Keep the pictures out of your copy. Transcribe the records below exactly.

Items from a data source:
[Start of section]

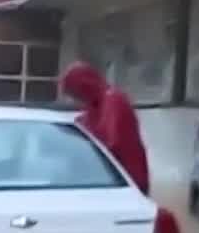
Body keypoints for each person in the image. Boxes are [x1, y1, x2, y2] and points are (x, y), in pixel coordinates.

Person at [59, 62, 150, 194]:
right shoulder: (95, 105)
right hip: (110, 180)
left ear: (85, 87)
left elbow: (113, 143)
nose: (77, 99)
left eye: (76, 94)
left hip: (127, 181)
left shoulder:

[End of section]

_Final answer_.
Body keypoints for each person in the image. Boxes are [x1, y1, x2, y2] and points are (x, y), in pixel coordinates.

Person at [59, 62, 150, 194]:
right shoulder: (95, 105)
right hip: (110, 180)
left ear: (85, 87)
left elbow: (113, 143)
nose: (77, 99)
left eye: (76, 94)
left hip: (127, 181)
left shoulder:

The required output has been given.